En augmentant le nombre et la taille de nos exploitations et avec le recyclage, d’ici 2050, nous pourrions atteindre un niveau d’autosuffisance très élevé. Mais si nous voulons atteindre cet objectif, nous devons commencer à agir dès maintenant.
Nous devons être réalistes, l’Europe n’a pas les mêmes ressources que l’Amérique du Sud, l’Afrique ou le Canada, par exemple. Ces pays possèdent plus de métaux dans le sol et ils sont de meilleure qualité. Nous n’avons pas tous les produits de base, nous devrons nécessairement importer.
Néanmoins, l’Europe a un certain potentiel minier. Et donc même s’il est limité, nous pouvons l’extraire. Nous pourrions fournir 55 % de la demande européenne en lithium d’ici à 2030. Pour les terres rares, ce pourrait aller jusqu’à 80 %. En revanche, sur l’aluminium, ce serait plus compliqué.

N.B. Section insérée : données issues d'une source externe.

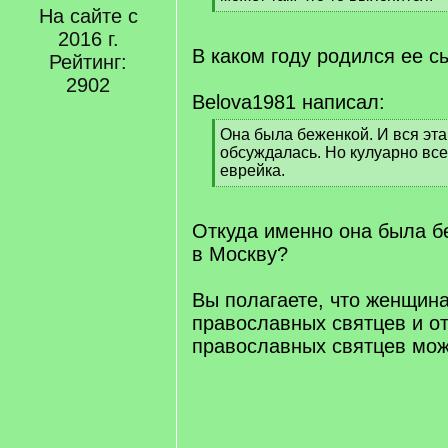
]
На сайте с
[
/
2016 г.
q
В каком году родился ее сы
Рейтинг:
]
2902
Belova1981 написал:
[
Она была беженкой. И вся эта
q
обсуждалась. Но кулуарно все
]
еврейка.
[
/
q
Откуда именно она была б
]
в Москву?
Вы полагаете, что женщина
православных святцев и о
православных святцев мож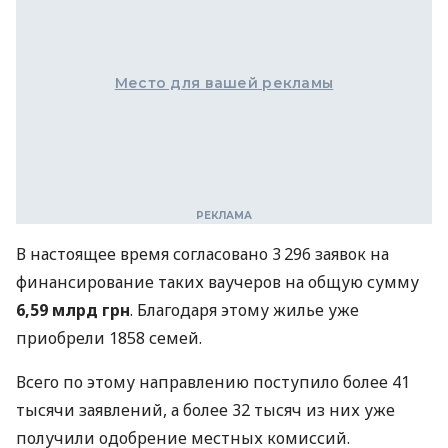
Место для вашей рекламы
В настоящее время согласовано 3 296 заявок на
финансирование таких ваучеров на общую сумму
6,59 млрд грн
. Благодаря этому жилье уже
приобрели 1858 семей.
Всего по этому направлению поступило более 41
тысячи заявлений, а более 32 тысяч из них уже
получили одобрение местных комиссий.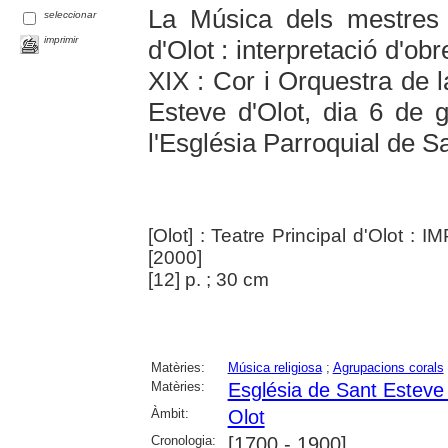
La Música dels mestres
seleccionar
imprimir
d'Olot : interpretació d'obr
XIX : Cor i Orquestra de 
Esteve d'Olot, dia 6 de 
l'Església Parroquial de S
[Olot] : Teatre Principal d'Olot : 
[2000]
[12] p. ; 30 cm
Matèries:
Música religiosa
;
Agrupacions corals
Matèries:
Església de Sant Esteve 
Àmbit:
Olot
Cronologia:
[1700 - 1900]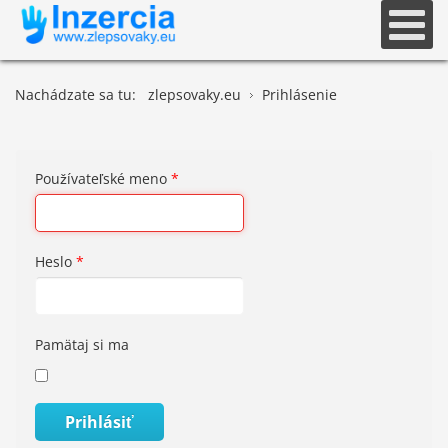
Nachádzate sa tu:
zlepsovaky.eu
Prihlásenie
Používateľské meno
*
Heslo
*
Pamätaj si ma
Prihlásiť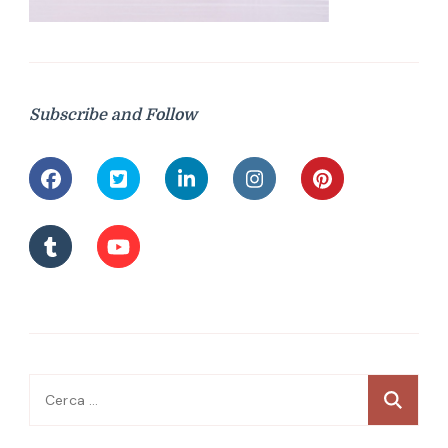
Subscribe and Follow
Ricerca
per: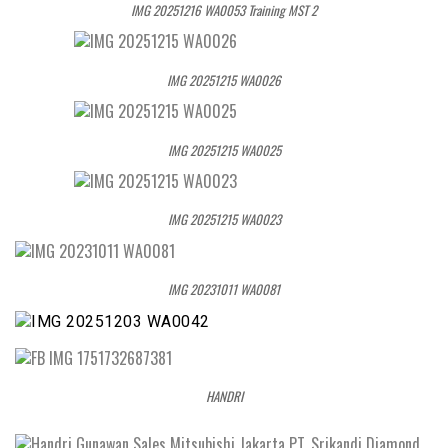
IMG 20251216 WA0053 Training MST 2
IMG 20251215 WA0026
IMG 20251215 WA0025
IMG 20251215 WA0023
IMG 20231011 WA0081
HANDRI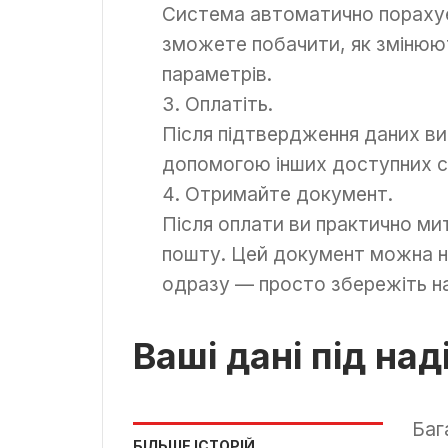
Система автоматично порахує 
зможете побачити, як змінюю
параметрів.
Оплатіть.
Після підтвердження даних в
допомогою інших доступних с
Отримайте документ.
Після оплати ви практично ми
пошту. Цей документ можна н
одразу — просто збережіть н
Ваші дані під на
Баг
БІЛЬШЕ ІСТОРІЙ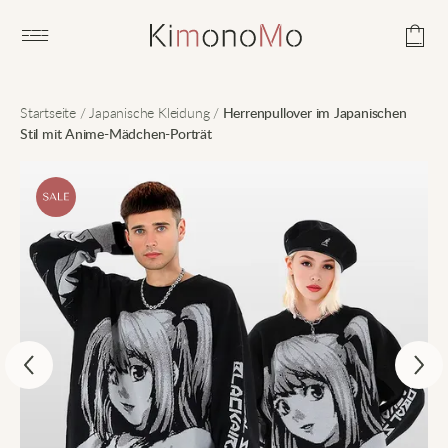
Open main menu
Startseite
/
Japanische Kleidung
/
Herrenpullover im Japanischen
Stil mit Anime-Mädchen-Porträt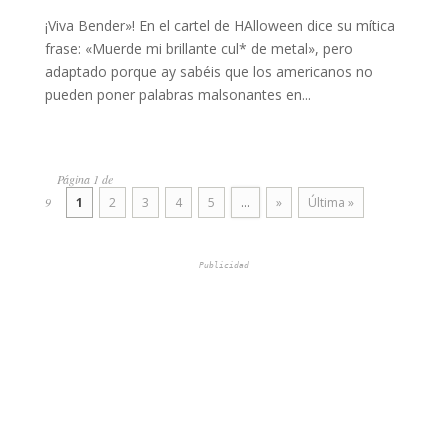
¡Viva Bender»! En el cartel de HAlloween dice su mítica
frase: «Muerde mi brillante cul* de metal», pero
adaptado porque ay sabéis que los americanos no
pueden poner palabras malsonantes en...
Página 1 de
9
1
2
3
4
5
...
»
Última »
Publicidad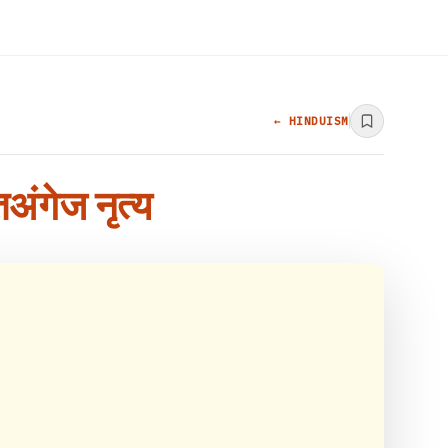
← HINDUISM
तअंगेज नृत्य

Le rôle du recyclage est aussi majeur : entre 40 et 75 % de nos besoins pourraient être couverts en recyclant les métaux. Pour le lithium, nous avons calculé que 75 % pouvaient être recyclés. Résultat, si vous exploitez par exemple les 25 % restants avec vos mines, vous êtes autosuffisants.
Nous ne pouvons pas être totalement indépendants sur tous les minerais, mais nous pourrions l’être beaucoup plus qu’aujourd’hui. Et pour certaines matières premières, nous pourrions vraiment être compétitifs.